Data Collection Format: 360° Cameras
To support high-fidelity reconstruction and robust SLAM, we use a monocular 360° camera for outdoor data collection. Unlike traditional narrow field-of-view cameras (Handheld devices) which require careful path planning to ensure sufficient coverage, 360° cameras capture the entire surrounding scene in every frame. This dramatically reduces blind spots and eliminates the need for complex multi-pass recordings, making them ideal for unstructured outdoor environments.
In the context of Gaussian Splatting, where reconstruction quality depends heavily on view diversity and scene coverage, 360° imagery offers dense multi-view supervision from a single trajectory. For SLAM, the panoramic input significantly improves feature persistence and loop closure detection, especially in textureless or repetitive regions. The result is a more efficient and robust pipeline, with fewer artifacts due to occlusions, missing views, or tracking drift.

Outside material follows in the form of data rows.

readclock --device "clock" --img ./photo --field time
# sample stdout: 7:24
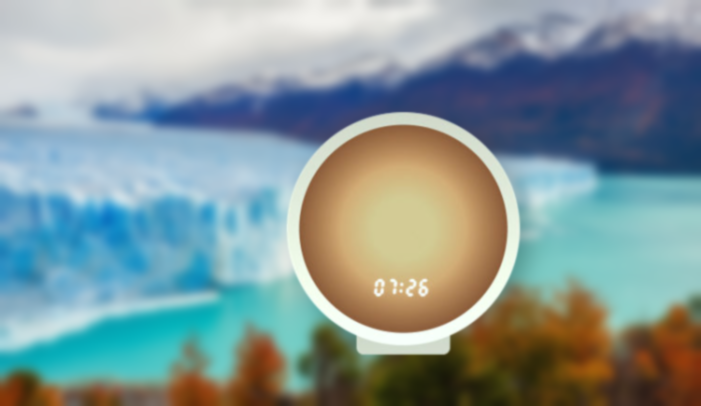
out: 7:26
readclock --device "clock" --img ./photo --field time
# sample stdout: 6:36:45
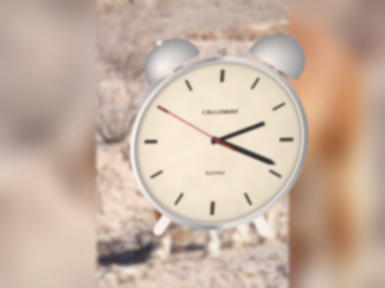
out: 2:18:50
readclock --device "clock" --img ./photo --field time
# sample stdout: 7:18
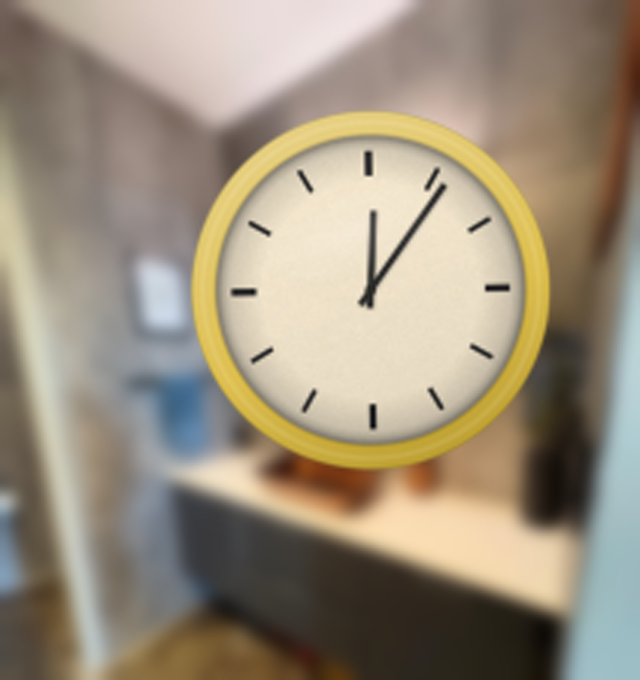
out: 12:06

As part of our pipeline, users are free to walk naturally through a scene without following strict paths or capture protocols. Running SLAM directly on 360° video enables reliable feature tracking even in narrow corridors or low-texture regions, resulting in improved robustness and trajectory accuracy.
Since the current implementation runs offline, our pipeline supports any 360° video (equirectangular or dual-fisheye formats), making it compatible with a wide range of commercially available cameras. Furthermore, handheld devices with pinhole cameras can be used to record and bolster under-constrained regions.
1. Preprocessing: SLAM
A core requirement for Gaussian Splatting is access to precise camera poses for each image. We begin with a SLAM-based preprocessing stage that outputs both trajectory and geometric structure.
Input:
- 360° monocular video (equirectangular or dual-fisheye)
Output:
- Sparse point cloud from feature-based SLAM
- Dense point cloud reconstructed via PatchMatch Stereo
- Estimated camera poses for all extracted frames
- 6-perspective cubemap faces per 360° frame
Details of this stage are provided in the OpenVSLAM section, which outlines the mapping, tracking, and optimization procedures used.

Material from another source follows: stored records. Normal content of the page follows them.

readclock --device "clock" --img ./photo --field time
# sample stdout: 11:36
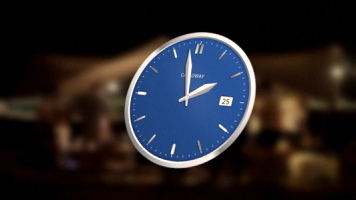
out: 1:58
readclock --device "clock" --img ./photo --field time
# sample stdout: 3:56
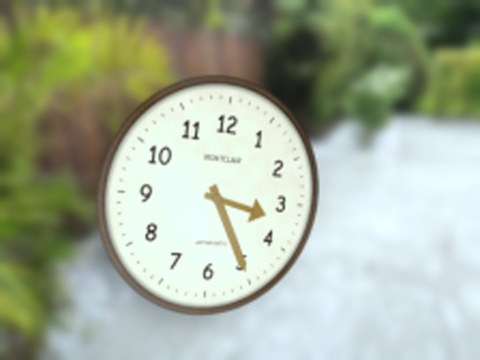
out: 3:25
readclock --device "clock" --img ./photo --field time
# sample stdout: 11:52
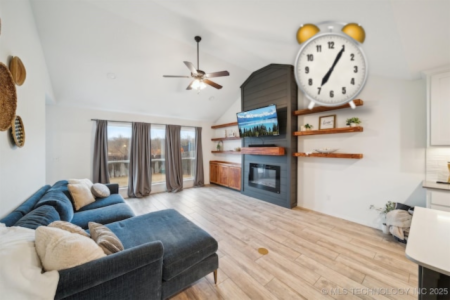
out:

2. Postprocessing: Gaussian Splatting
After preprocessing, the cubemap views are passed into our Gaussian Splatting pipeline for 3D scene reconstruction. Outdoor data, captured under natural lighting, often contains significant photometric variation, which poses challenges for models trained with photometric consistency losses.
To address this, we adopt a lighting-aware variant of Gaussian Splatting that includes:
- Per-Gaussian neural color features
- Per-image appearance embeddings
- A spherical harmonics-based background model to account for global lighting variation and sky/background consistency
This enhanced formulation improves robustness to environmental changes and enables photorealistic reconstructions from real-world, unconstrained imagery.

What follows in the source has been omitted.